Embeddings are numerical representations of text in a high-dimensional vector space. Semantically similar texts have similar vectors — this enables semantic search.
import { embed, embedMany } from 'ai'
import { openai } from '@ai-sdk/openai'
// Single embedding
const { embedding } = await embed({
model: openai.embedding('text-embedding-3-large'),
value: 'What is Kubernetes?',
})
// Batch embeddings
const { embeddings } = await embedMany({
model: openai.embedding('text-embedding-3-large'),
values: ['Document 1...', 'Document 2...', 'Document 3...'],
})
| Model | Dimensions | Strength |
|---|---|---|
| text-embedding-3-large (OpenAI) | 3,072 | Best quality, versatile |
| text-embedding-3-small (OpenAI) | 1,536 | Good price-performance ratio |
| voyage-3-large (Anthropic/Voyage) | 1,024 | Strong for code and technical texts |
| multilingual-e5-large (open source) | 1,024 | Multilingual, self-hosted possible |
The AI SDK integrates with all major vector databases:
1. Index documents:
import { embedMany } from 'ai'
import { openai } from '@ai-sdk/openai'
import { supabase } from '@/lib/supabase'
async function indexDocuments(documents: string[]) {
const { embeddings } = await embedMany({
model: openai.embedding('text-embedding-3-large'),
values: documents,
})
for (let i = 0; i < documents.length; i++) {
await supabase.from('documents').insert({
content: documents[i],
embedding: embeddings[i],
})
}
}
2. Retrieve relevant documents:
async function findRelevantDocs(query: string) {
const { embedding } = await embed({
model: openai.embedding('text-embedding-3-large'),
value: query,
})
const { data } = await supabase.rpc('match_documents', {
query_embedding: embedding,
match_threshold: 0.7,
match_count: 5,
})
return data
}
3. Pass context to LLM:
export async function POST(req: Request) {
const { messages } = await req.json()
const lastMessage = messages[messages.length - 1]
const relevantDocs = await findRelevantDocs(lastMessage.content)
const context = relevantDocs.map(d => d.content).join('\n\n')
const result = streamText({
model: openai('gpt-4.1'),
system: `Answer questions based on this context:\n\n${context}`,
messages,
})
return result.toDataStreamResponse()
}
LLMs have a limited context window (128K–2M tokens).
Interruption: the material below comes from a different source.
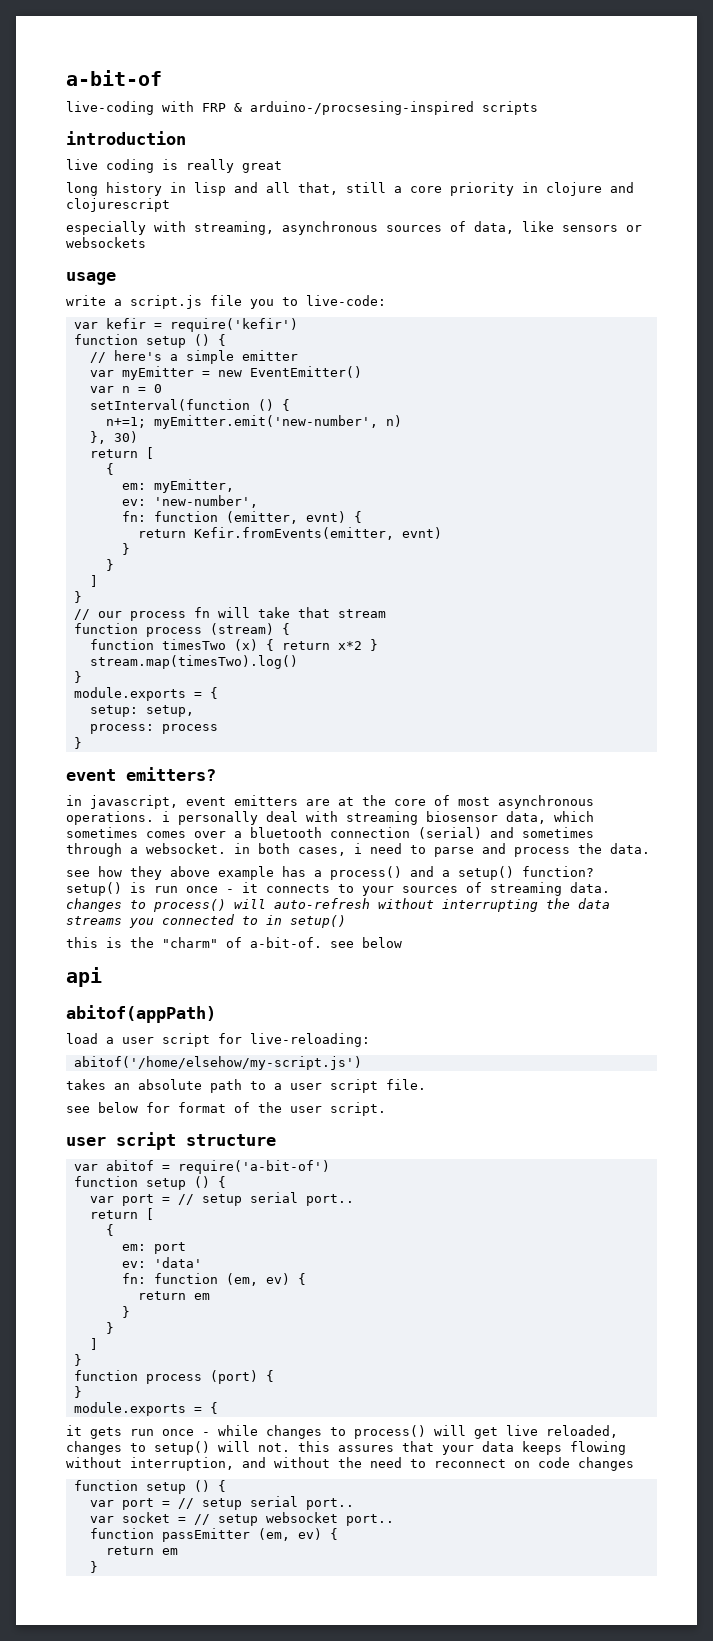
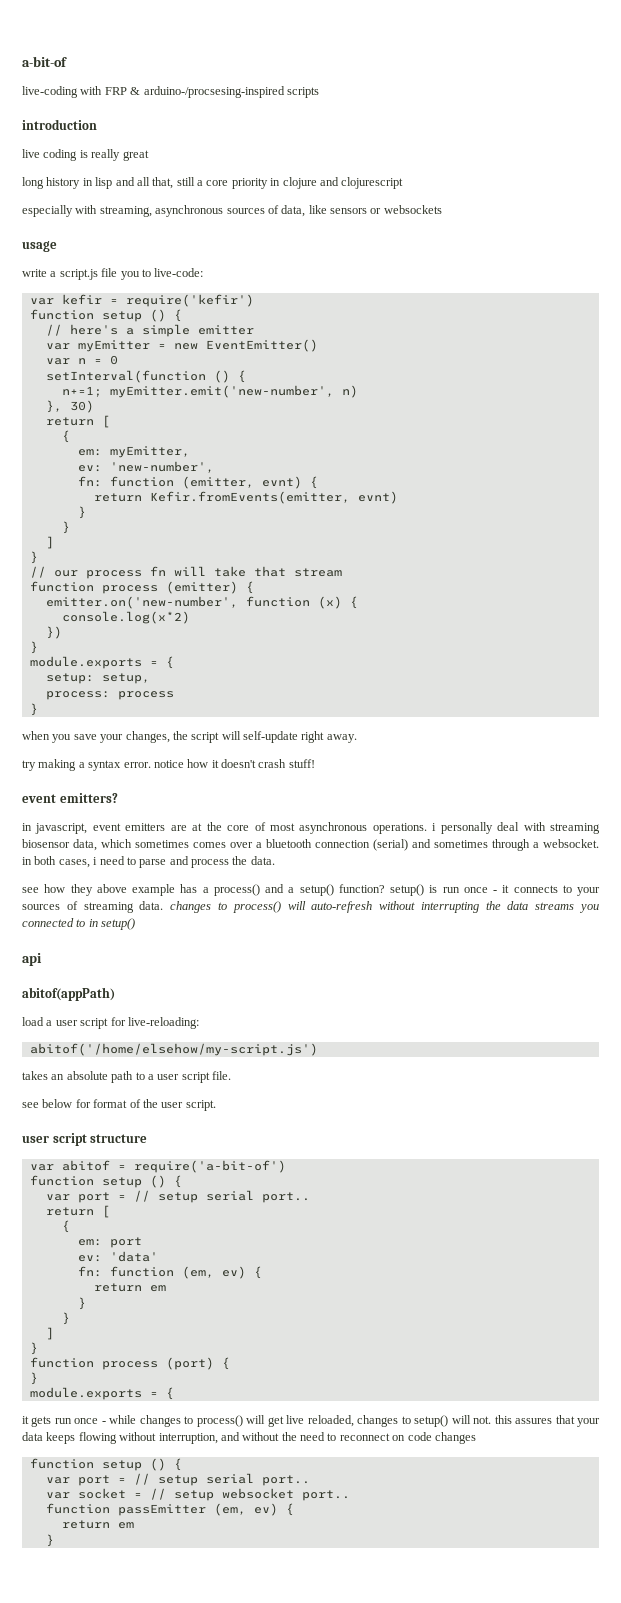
[209,623,290,635] [89,639,226,650] (stream) { // function timesTwo -> [165,581,254,594] [45,596,310,609] (emitter) { // emitter.on('new-number', function
[281,639,378,651] [89,655,298,669] return x*2 } // stream.map(timesTwo).log() -> [61,611,190,624] [45,626,62,639] // console.log(x*2) // })
(82, 743) none -> [22,731,357,743] [22,759,315,771] // when you save your changes, the script will self-update right away. // try making a syntax error. notice how it doesn't crash stuff!
[66,937,402,948] // this is the "charm" of a-bit-of. see below -> (136, 924) none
Effective RAG must pack relevant information into this window — without overloading it.
| Strategy | Description | When |
|---|---|---|
| Top-K retrieval | The K most similar documents | Standard |
| Reranking | Re-sort results with a reranker model | Higher quality |
| Chunking | Split documents into smaller pieces | Long documents |
| Hierarchical | Search coarsely first, then in detail | Large knowledge bases |
| Hybrid search | Combine vector + keyword + filters | Complex queries |
RAG reality: The quality of your RAG system depends 80% on data preparation (chunking, cleaning, metadata) and only 20% on the model. Invest in your data pipeline.